Miso Broth (Stock + Tare)

5. Make Stock

Preheat oven to 220°C (425°F). If using bones, roast bones on a sheet pan 25–30 minutes until browned. In a large stockpot, combine roasted bones (or kombu + dried shiitake soaked for 30 minutes), onion, carrot, garlic, ginger and 2 L (2000 ml) water. Bring to a gentle boil, skim any scum, then lower to a simmer. Simmer uncovered 3–4 hours for bones (1 hour for kombu/shiitake), topping up water to keep ingredients submerged. Strain the stock through a fine sieve and discard solids.
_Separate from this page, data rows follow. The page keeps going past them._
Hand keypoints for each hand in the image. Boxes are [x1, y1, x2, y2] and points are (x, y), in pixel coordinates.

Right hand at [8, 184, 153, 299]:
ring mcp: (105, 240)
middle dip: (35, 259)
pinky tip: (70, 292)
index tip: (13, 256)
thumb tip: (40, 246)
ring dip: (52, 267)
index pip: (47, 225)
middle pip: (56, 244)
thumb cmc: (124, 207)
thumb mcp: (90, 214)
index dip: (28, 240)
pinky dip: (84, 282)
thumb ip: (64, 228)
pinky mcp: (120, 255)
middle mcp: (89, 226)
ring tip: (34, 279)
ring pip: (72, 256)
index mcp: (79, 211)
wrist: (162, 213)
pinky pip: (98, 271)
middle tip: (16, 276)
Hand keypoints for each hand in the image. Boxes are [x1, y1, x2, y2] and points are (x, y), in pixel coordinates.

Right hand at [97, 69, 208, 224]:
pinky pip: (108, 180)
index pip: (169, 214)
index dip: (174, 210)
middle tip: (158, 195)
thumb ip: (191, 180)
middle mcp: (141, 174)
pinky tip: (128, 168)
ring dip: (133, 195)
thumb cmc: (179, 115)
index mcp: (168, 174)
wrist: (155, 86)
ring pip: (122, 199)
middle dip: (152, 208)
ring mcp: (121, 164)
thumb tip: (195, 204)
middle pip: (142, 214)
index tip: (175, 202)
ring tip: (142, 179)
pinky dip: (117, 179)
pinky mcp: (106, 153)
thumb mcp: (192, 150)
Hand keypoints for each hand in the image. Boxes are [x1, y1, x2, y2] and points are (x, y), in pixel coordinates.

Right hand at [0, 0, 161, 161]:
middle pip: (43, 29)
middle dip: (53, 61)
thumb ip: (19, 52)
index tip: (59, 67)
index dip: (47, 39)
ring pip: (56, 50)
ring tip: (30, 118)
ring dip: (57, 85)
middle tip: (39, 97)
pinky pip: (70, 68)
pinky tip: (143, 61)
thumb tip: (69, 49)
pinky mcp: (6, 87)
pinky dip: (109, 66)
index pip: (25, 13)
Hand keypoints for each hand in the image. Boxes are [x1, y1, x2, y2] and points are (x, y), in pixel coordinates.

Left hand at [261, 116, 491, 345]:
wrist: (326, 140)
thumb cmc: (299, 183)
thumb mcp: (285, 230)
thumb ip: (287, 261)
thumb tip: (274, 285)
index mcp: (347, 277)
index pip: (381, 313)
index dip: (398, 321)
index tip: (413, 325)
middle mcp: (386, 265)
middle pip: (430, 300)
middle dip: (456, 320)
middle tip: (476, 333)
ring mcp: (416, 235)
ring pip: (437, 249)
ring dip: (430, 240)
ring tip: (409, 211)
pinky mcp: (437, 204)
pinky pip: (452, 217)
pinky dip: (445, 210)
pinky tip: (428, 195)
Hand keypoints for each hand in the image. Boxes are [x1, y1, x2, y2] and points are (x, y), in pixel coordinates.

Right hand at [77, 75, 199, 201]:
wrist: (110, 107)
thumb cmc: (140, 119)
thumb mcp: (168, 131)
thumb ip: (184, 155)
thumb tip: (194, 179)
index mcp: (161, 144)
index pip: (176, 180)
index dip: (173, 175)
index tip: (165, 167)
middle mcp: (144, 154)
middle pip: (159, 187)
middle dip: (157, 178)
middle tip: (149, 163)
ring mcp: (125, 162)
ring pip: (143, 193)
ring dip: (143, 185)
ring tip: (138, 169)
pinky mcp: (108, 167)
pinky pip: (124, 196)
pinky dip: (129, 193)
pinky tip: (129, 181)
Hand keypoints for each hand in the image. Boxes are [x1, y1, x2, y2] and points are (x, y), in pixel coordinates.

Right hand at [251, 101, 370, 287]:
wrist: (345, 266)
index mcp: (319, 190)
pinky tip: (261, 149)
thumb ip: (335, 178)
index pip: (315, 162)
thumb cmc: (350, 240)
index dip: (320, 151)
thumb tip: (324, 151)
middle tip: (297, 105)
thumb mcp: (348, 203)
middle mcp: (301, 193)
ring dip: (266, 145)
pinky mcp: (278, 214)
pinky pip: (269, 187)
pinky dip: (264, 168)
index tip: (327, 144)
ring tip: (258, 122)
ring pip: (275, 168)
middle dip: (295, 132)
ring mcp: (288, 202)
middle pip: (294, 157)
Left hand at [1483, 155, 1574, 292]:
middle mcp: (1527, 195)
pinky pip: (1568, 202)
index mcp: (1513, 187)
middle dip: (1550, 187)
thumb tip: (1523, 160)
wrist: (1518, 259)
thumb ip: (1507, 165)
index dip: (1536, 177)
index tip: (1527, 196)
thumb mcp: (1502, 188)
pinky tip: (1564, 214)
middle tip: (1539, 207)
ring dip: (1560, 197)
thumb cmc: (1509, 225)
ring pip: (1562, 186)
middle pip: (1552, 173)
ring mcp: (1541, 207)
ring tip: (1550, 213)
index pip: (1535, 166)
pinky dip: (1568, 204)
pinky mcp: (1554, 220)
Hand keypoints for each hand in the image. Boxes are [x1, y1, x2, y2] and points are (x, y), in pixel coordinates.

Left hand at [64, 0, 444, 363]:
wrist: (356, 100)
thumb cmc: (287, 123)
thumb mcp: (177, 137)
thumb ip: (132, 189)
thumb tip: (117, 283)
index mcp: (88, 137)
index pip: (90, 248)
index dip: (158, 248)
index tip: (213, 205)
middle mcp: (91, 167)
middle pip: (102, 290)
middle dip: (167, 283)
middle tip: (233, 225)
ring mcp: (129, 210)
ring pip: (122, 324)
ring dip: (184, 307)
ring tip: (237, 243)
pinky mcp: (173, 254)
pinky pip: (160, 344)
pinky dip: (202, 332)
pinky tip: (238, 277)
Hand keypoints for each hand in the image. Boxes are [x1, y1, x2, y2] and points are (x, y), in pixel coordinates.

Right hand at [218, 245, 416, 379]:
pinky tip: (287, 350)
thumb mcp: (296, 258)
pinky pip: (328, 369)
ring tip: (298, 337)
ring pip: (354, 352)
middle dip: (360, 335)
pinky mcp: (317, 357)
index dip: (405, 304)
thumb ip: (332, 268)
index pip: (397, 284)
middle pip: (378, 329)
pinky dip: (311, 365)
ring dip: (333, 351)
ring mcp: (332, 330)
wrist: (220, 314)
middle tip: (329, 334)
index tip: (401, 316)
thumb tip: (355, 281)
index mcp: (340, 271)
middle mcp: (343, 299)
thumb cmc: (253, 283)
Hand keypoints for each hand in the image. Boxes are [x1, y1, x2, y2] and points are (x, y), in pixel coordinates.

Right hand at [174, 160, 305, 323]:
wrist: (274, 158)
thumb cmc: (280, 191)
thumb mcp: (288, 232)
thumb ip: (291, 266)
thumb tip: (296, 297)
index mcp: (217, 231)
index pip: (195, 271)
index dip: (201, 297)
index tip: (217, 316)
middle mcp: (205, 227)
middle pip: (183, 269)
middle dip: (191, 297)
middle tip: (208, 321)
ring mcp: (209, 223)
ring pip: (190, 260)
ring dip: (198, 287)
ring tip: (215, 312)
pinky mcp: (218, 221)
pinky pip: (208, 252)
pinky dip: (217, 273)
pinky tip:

You should have roughly 1.5–2 L of clear, flavorful stock.

6. Prepare Miso Tare

In a small saucepan, combine white miso and red miso with 120 ml of the hot strained stock to loosen into a smooth paste. Add soy sauce, mirin, sesame oil and sugar; warm gently over low heat just to integrate flavors — do not boil (boiling can make miso taste harsh). Taste and adjust the balance of sweet/salty/umami; set aside. This miso tare will be mixed into individual bowls to preserve fresh miso flavor.

7. Assemble Broth

Heat the strained stock to a gentle simmer. For each serving, place about 2–3 tbs (30–45 ml) of miso tare into the bottom of a ramen bowl, then ladle 480–500 ml of hot stock over the tare and whisk quickly to dissolve — adjust tare quantity per bowl to taste. Keep broth hot until serving.

Noodles & Toppings

8. Soft-Boiled Eggs (Ajitsuke Tamago) - if making

Bring a pot of water to a rolling boil. Gently lower room-temperature eggs and boil 6–6½ minutes for jammy yolks (for large eggs). Immediately transfer to an ice bath for 5 minutes. Peel carefully. Optional marinade: combine 60 ml soy sauce, 60 ml mirin and 60 ml water; submerge peeled eggs in marinade for 4–12 hours in the fridge.

9. Cook Noodles

Bring a large pot of water to a rolling boil. Cook fresh ramen noodles according to package instructions (usually 90 seconds to 2 minutes) until just tender. Drain well and briefly rinse under hot running water to remove excess starch (optional depending on noodle type).

10. Warm Toppings

While noodles cook, reheat braising sauce reserved earlier and warm bamboo shoots, bean sprouts and corn in a small pan or in the microwave so everything served hot.

11. Assemble Bowls

Place the miso-mixed hot broth into each serving bowl as described above. Add cooked noodles (about one serving per bowl). Arrange 2–3 slices of the braised pork belly on top, a halved soft-boiled egg, bamboo shoots, blanched bean sprouts, corn (if using), a sheet of nori tucked at the rim, and scatter sliced green onions and toasted sesame seeds. Drizzle a little reserved braising reduction over the pork for extra gloss and flavor. Add chili oil or rayu if desired.

12. Serve

Serve immediately while broth and toppings are hot. Provide extra tare, chili oil and soy sauce at the table for adjustments. Leftover broth and pork store separately in the refrigerator up to 3 days (pork belly will keep longer if refrigerated in its braising liquid).